Este anúncio surgiu após o fim das negociações com a Plataforma Sindical, negociações que tinham sido apresentadas em Julho como a razão para terminar a greve dos professores às avaliações, acrescendo o argumento de que iria existir uma “comissão técnica” para apurar os encargos com a reposição do tempo de serviço docente.
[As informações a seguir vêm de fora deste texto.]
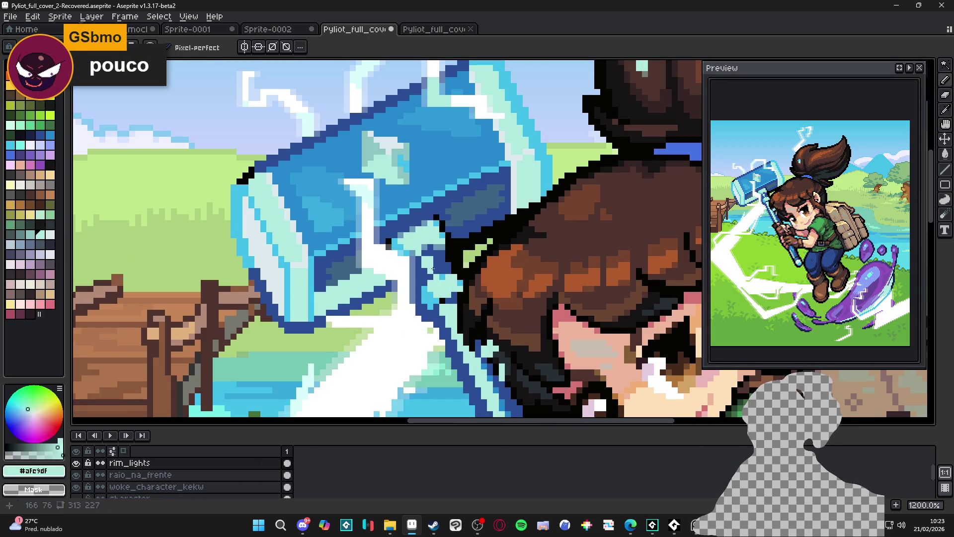
- Draw a light cyan line across the hammer head, undo the extra dab, and save
scroll(431, 269, down, 4)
E este anúncio surgiu voltando a recorrer a uma mentira (o congelamento da carreira docente não se iniciou em 2011, mas sim em Agosto de 2005) e a uma espécie de truque terminológico que é o de apresentar como “bonificação” aquilo que corresponde à amputação de seis anos e meio de trabalho desenvolvido pelos professores, enquanto outras carreiras terão a contagem integral do tempo do chamado “congelamento”.
Mas mais grave é a forma como é apresentada a forma de implementar a tal bonificação “a repercutir no escalão para o qual progridam a partir” de 1 de Janeiro de 2019. Isto significa que a chamada “bonificação” não será imediata, mas apenas no escalão para o qual venham a progredir a partir de 1 de Janeiro de 2019. Ou seja, em casos como o 4.º ou 6.º escalão, dependentes de quotas, no limite, pode nunca vir sequer a acontecer e, para todos, não significará qualquer alteração de posição remuneratória, pois não permitirá qualquer subida de escalão actual.
Exemplificando: quem tiver passado ao 6.º escalão em meados de 2018, só terá a bonificação em meados de 2022, se conseguir ter quota para acesso ao 7.º escalão (ou as menções de Muito Bom ou Excelente), sendo que os tais 2 anos, 9 meses e 18 dias apenas aceleram a progressão nesse escalão, pelo que na prática ela só terá efeito em finais de 2023. Chama o Governo a isto “uma aceleração muito significativa das progressões a partir de 1 de Janeiro de 2019?, que apresenta como uma decisão que “surge na sequência do processo negocial que o Governo manteve ao longo dos últimos meses com os sindicatos”.
Poucos dias depois, apressaram-se os partidos “radicais” que apoiam a "geringonça" a afirmar que não colocariam em risco a aprovação do Orçamento do Estado para 2019 por causa das reivindicações dos docentes. Antes disso, já o Presidente da República tranquilizara o actual primeiro-ministro, afirmando que compreendia se o Governo decidisse resolver unilateralmente a disputa com os professores.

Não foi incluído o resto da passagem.